Today, with depleted doctor-patient trust, being physically assaulted by patients’ relatives is a reality, says Dr Bhatti. Legally, a senior doctor is responsible for patients. “The quality of doctors is being diluted, with many who have neither the interest in the subject nor the temperament,,” says Prof Grover.

The future

AIIMS has this year instituted a Student Wellness Centre that has a dedicated staff of three psychologists, working with the psychiatry department. In addition, there’s a 24-hour helpline that connects with a psychiatrist. The Students’ Welfare Programme has a mentorship facility for UG students. There is also an initiation programme that helps ease students into college life. It also offers courses in English and Hindi. PGIMER also has a helpline and a mentorship programme. The NIMHANS department of psychiatry has a Student Welfare Team.

However, healthcare pros say that while these are good, there has to be an overhaul of the system. In the UK, for instance, doctors can work a maximum of 72 hours in any seven-day period, reduced from 91. They can do a maximum of eight consecutive shifts, with a 48-hour rest period after.

But it goes beyond that. It really starts with parents letting their children take a call about picking a branch of study that they are inclined to. “Stop thinking of a medical degree as a mark that your child is brilliant or as a mark of success. Encourage the young person to interact with medical students, have brief internships where the young person can shadow others through the drudgery of medical studies and work ( not just the glamorous bits). Help them understand that every doctor does not have to be a cardiologist or a neurosurgeon. That family physicians are most important. That fields like psychiatry, preventive and social medicine , public health, palliative care, are equally valuable,” says Prof Prabha Chandra, Department of Psychiatry, NIHMANS, Bengaluru.

Other measures she says will help are: a focus on communication skills, a discussion on doctor-patient relationships and the values and ethics of being a doctor, the elimination of capitation fee and a one-fee structure for all. Most importantly: to give doctors a space, the facilities, and the encouragement to relax during a work day.

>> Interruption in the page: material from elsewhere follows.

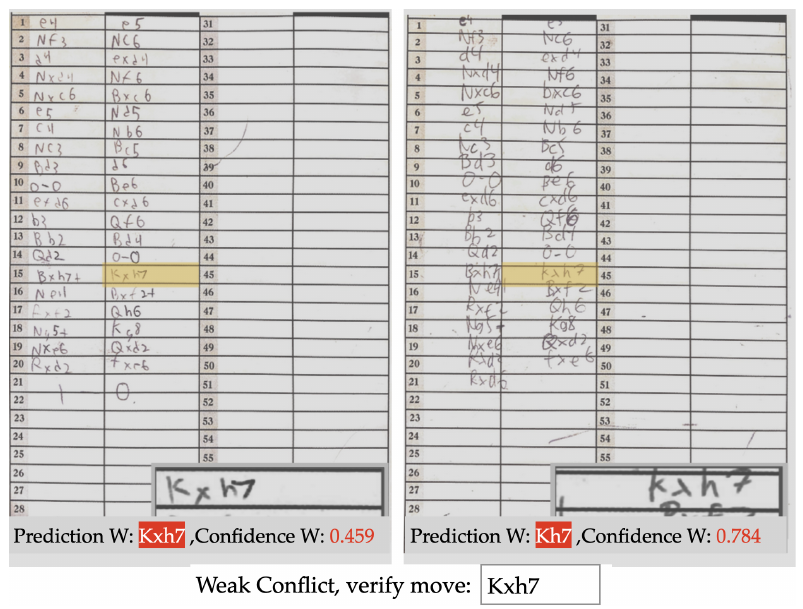
Figure 9. The semi-autonomous user interface, displaying both scoresheets with the pertinent moves highlighted, along with a zoomed view of the moves and the network's guess for each.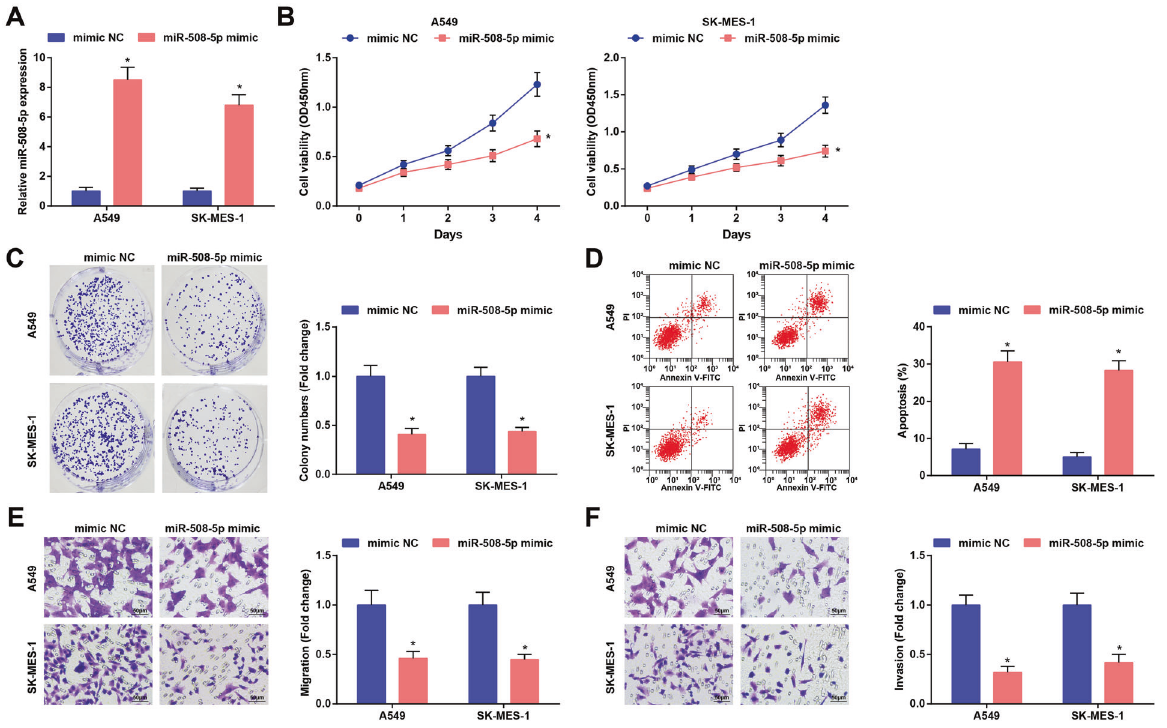
Fig. 4 Elevated miR-508-5p restricts malignant behaviors of LC cells. A miR-508-5p expression in LC cells was determined using RT-qPCR. B Cell viability was assessed using CCK-8 assay. C Colony formation ability of cells was detected using cell colony formation assay. D Apoptosis of cells was assessed using fl ow cytometry. E and F Migration and invasion of cells were detected using Transwell assay; * P < 0.05 vs. the mimic NC 5p/CRISP3 axis in LC, and our results indicated that LINC01342 promoted the malignant behaviors of LC cells through regulating miR-508-5p/CRISP3, thus contributing to LC progression. To begin with, we detected the expression of LINC01342 expression in tissues and cells and found that it was upregulated in LC tissues and cells, respectively, compared with adjacent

Why docs don’t ask for help

Stigma is the biggest reason. “The pressure to perform can be psychologically debilitating and doctors also fear that they will be seen as less competent than their peers should a mental health issue be disclosed,” says Krishna. Doctors need a dedicated occupational health approach because they may seek help informally from colleagues, or self-medicate, but because they don’t go the formal route, they may not get full treatment unless we reach out to them in myriad ways, says Dr Sharan.

Why they need it more

“The nature of their work requires them to address others’ health concerns and trauma, often ignoring their own. Healthcare professionals who are constantly digging into their well of personal (psychological) resources to attend to their patients can only benefit from seeking help to address their own mental-health concerns and making sure that their self-care strategies are in place,” says Krishna.